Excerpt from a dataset
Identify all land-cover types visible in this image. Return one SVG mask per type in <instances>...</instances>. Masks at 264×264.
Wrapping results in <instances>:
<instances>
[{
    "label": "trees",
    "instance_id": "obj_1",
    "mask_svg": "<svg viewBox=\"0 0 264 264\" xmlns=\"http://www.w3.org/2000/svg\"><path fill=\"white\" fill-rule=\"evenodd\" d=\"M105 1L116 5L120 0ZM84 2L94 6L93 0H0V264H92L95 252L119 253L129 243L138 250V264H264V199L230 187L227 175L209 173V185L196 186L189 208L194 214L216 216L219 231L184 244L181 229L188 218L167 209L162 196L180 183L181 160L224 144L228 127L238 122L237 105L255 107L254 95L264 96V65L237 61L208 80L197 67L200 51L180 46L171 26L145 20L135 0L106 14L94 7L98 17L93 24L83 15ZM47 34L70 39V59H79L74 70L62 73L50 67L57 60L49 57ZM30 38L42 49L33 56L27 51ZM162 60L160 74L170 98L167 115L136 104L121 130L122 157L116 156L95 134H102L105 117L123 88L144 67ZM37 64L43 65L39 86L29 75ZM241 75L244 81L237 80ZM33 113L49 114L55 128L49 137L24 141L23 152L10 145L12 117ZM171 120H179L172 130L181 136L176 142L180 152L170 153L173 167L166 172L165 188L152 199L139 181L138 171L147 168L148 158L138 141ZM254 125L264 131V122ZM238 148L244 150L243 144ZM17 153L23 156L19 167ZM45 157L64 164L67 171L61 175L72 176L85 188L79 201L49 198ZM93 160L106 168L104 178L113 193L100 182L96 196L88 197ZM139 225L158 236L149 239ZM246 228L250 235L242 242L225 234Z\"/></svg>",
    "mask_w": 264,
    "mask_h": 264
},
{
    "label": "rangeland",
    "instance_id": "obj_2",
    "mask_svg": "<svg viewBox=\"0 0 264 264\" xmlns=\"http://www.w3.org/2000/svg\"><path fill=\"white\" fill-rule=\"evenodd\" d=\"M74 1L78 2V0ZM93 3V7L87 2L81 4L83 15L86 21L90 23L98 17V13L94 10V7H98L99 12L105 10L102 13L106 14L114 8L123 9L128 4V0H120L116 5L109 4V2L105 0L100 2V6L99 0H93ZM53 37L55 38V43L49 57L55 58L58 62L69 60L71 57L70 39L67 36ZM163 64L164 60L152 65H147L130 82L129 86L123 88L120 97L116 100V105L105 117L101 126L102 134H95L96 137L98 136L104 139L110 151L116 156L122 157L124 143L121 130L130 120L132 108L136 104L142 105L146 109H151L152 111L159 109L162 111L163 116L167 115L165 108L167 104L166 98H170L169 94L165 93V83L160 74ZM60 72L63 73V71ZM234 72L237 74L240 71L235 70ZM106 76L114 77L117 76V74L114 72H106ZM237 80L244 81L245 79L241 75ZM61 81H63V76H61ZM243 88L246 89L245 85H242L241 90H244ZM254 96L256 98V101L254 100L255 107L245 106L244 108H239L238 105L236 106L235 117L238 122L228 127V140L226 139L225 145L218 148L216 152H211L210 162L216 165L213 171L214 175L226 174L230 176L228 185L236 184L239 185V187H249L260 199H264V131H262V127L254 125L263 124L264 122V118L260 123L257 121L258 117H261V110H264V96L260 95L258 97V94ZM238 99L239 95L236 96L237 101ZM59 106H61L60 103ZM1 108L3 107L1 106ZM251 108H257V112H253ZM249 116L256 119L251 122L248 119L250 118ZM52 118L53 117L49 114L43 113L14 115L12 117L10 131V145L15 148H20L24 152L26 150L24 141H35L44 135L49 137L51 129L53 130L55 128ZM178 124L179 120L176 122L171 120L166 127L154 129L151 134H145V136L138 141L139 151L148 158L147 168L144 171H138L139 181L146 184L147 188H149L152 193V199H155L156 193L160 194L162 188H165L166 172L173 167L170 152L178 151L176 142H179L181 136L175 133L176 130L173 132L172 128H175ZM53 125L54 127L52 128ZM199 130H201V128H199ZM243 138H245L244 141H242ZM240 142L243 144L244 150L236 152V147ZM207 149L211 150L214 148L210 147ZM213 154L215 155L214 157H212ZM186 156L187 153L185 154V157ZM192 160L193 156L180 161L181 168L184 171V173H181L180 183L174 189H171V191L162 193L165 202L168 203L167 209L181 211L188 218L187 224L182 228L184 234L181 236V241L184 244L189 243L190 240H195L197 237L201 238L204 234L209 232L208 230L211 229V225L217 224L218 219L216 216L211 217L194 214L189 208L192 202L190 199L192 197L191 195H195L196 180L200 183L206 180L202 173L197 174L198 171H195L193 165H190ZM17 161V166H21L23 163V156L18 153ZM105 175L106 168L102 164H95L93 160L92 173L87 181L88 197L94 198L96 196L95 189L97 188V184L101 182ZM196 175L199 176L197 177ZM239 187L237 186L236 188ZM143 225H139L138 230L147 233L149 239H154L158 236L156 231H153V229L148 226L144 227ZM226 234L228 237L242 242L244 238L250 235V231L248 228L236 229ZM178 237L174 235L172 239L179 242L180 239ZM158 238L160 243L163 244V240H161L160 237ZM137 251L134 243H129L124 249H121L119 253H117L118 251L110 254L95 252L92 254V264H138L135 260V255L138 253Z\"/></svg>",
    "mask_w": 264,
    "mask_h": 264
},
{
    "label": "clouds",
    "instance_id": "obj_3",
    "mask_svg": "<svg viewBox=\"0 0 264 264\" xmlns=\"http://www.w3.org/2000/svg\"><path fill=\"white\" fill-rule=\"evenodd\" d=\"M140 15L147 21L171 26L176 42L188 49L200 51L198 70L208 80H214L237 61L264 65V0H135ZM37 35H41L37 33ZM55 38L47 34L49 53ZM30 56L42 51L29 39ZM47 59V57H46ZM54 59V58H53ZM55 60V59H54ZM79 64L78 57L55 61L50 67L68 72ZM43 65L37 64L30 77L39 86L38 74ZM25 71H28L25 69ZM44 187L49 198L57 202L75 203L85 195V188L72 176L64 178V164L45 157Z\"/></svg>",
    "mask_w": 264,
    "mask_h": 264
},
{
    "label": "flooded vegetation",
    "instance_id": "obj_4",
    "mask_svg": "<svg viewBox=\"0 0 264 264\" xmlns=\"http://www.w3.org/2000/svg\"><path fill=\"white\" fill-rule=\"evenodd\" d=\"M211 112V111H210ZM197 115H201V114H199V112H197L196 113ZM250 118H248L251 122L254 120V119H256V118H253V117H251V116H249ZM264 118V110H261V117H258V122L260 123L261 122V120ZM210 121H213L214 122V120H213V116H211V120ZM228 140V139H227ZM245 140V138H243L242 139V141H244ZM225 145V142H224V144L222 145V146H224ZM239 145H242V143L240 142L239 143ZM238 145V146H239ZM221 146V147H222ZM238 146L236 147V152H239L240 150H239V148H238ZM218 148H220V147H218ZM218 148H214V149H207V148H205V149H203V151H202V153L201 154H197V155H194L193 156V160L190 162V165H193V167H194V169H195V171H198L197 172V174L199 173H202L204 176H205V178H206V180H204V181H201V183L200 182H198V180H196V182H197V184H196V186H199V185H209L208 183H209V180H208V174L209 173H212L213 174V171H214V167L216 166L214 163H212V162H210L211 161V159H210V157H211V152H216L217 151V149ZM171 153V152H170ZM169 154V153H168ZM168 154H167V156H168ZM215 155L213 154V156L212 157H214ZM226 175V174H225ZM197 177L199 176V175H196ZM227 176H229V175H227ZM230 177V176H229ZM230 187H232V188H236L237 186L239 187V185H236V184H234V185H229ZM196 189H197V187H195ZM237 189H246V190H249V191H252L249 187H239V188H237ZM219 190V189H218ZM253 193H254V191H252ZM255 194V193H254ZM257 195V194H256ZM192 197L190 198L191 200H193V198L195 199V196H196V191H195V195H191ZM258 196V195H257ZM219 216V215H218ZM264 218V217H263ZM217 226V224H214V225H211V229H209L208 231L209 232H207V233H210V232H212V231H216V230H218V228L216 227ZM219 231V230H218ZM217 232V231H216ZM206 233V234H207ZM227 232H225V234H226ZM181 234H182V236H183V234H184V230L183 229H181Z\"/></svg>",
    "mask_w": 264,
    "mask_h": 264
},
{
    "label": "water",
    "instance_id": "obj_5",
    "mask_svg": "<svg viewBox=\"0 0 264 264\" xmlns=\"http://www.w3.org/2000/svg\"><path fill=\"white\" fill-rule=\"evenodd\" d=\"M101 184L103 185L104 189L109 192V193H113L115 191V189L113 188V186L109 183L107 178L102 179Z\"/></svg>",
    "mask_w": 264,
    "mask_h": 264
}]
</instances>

- Your objective -
Extract every line of the rows above that contains the string "instances".

- Answer for this exercise -
Identify all land-cover types visible in this image. Return one SVG mask per type in <instances>...</instances>. Masks at 264×264.
Wrapping results in <instances>:
<instances>
</instances>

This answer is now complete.